There is still little evidence of forced selling in Brisbane due to mortgage arrears, however, this is unlikely to be a uniform effect across all locations.

Lower income earning areas are more likely to feel the impact as higher income earners generally have more of a buffer to withstand higher holding costs.

It’s important to note that unemployment remains historically low. This is reassuring given it is less likely that we will see forced selling if people coming off fixed interest rates have a job. 

The future still looks stable for Brisbane property, despite the headwinds.

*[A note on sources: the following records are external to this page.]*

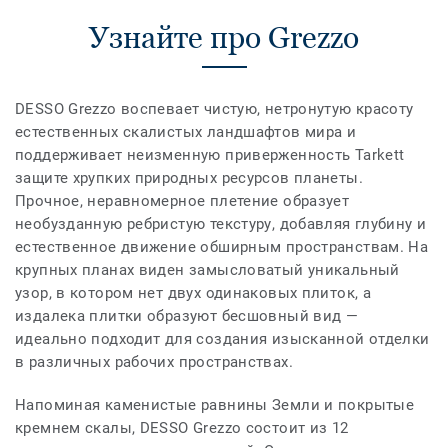
Узнайте про Grezzo
DESSO Grezzo воспевает чистую, нетронутую красоту
естественных скалистых ландшафтов мира и
поддерживает неизменную приверженность Tarkett
защите хрупких природных ресурсов планеты.
Прочное, неравномерное плетение образует
необузданную ребристую текстуру, добавляя глубину и
естественное движение обширным пространствам. На
крупных планах виден замысловатый уникальный
узор, в котором нет двух одинаковых плиток, а
издалека плитки образуют бесшовный вид —
идеально подходит для создания изысканной отделки
в различных рабочих пространствах.
Напоминая каменистые равнины Земли и покрытые
кремнем скалы, DESSO Grezzo состоит из 12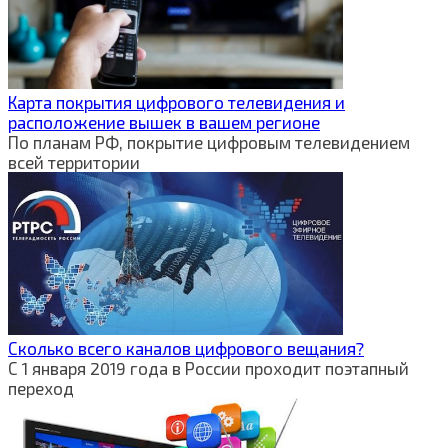
Карта покрытия цифрового телевидения и
расположение вышек в вашем регионе
По планам РФ, покрытие цифровым телевидением
всей территории
Сколько всего каналов цифрового вещания?
С 1 января 2019 года в России проходит поэтапный
переход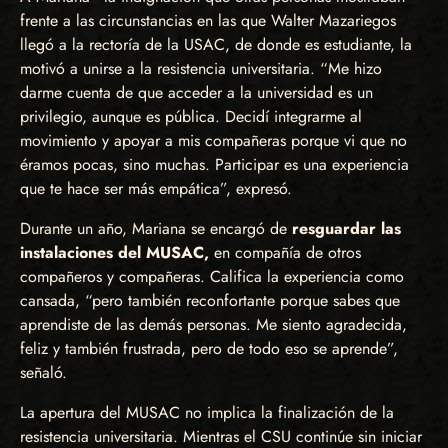
frente a las circunstancias en las que Walter Mazariegos
llegó a la rectoría de la USAC, de donde es estudiante, la
motivó a unirse a la resistencia universitaria. “Me hizo
darme cuenta de que acceder a la universidad es un
privilegio, aunque es pública. Decidí integrarme al
movimiento y apoyar a mis compañeras porque vi que no
éramos pocas, sino muchas. Participar es una experiencia
que te hace ser más empática”, expresó.
Durante un año, Mariana se encargó de
resguardar las
instalaciones del MUSAC,
en compañía de otros
compañeros y compañeras. Califica la experiencia como
cansada, “pero también reconfortante porque sabes que
aprendiste de las demás personas. Me siento agradecida,
feliz y también frustrada, pero de todo eso se aprende”,
señaló.
La apertura del MUSAC no implica la finalización de la
resistencia universitaria. Mientras el CSU continúe sin iniciar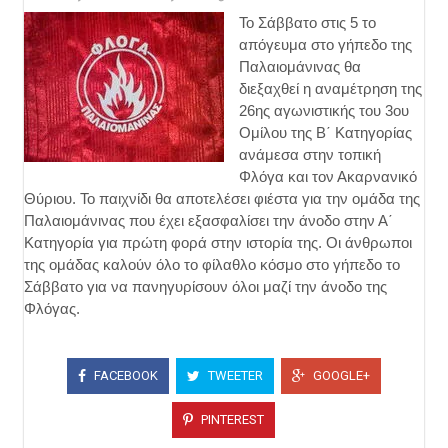
Το Σάββατο στις 5 το
απόγευμα στο γήπεδο της
Παλαιομάνινας θα
διεξαχθεί η αναμέτρηση της
26ης αγωνιστικής του 3ου
Ομίλου της Β΄ Κατηγορίας
ανάμεσα στην τοπική
Φλόγα και τον Ακαρνανικό
Θύριου. Το παιχνίδι θα αποτελέσει φιέστα για την ομάδα της
Παλαιομάνινας που έχει εξασφαλίσει την άνοδο στην Α΄
Κατηγορία για πρώτη φορά στην ιστορία της. Οι άνθρωποι
της ομάδας καλούν όλο το φίλαθλο κόσμο στο γήπεδο το
Σάββατο για να πανηγυρίσουν όλοι μαζί την άνοδο της
Φλόγας.
FACEBOOK
TWEETER
GOOGLE+
PINTEREST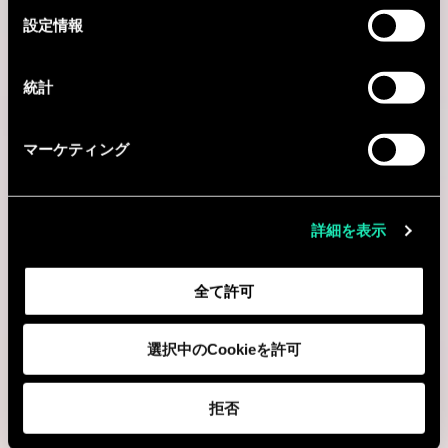
選
設定情報
択
統計
マーケティング
詳細を表示
全て許可
選択中のCookieを許可
拒否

This fundamental mismatch between supply and demand will continue to support price growth in the months ahead.

Article Q&A

Are property prices rising in Brisbane?

CoreLogic data showed a jump in dwelling values in Brisbane of 1.4 per cent in May. Houses grew 1.5 per cent and units grew 1.1 per cent, which is a big jump from last month and the first month since April 2022 that the housing market has outperformed the unit market in the Queensland capital.

Are rentals hard to get in Brisbane?

The rental market across Brisbane remains tight with vacancy rates at 1 per cent for all dwellings throughout the city. The unit market is tighter than the housing market, with vacancy rates according to CoreLogic sitting at 0.7 per cent and 1.3 per cent respectively.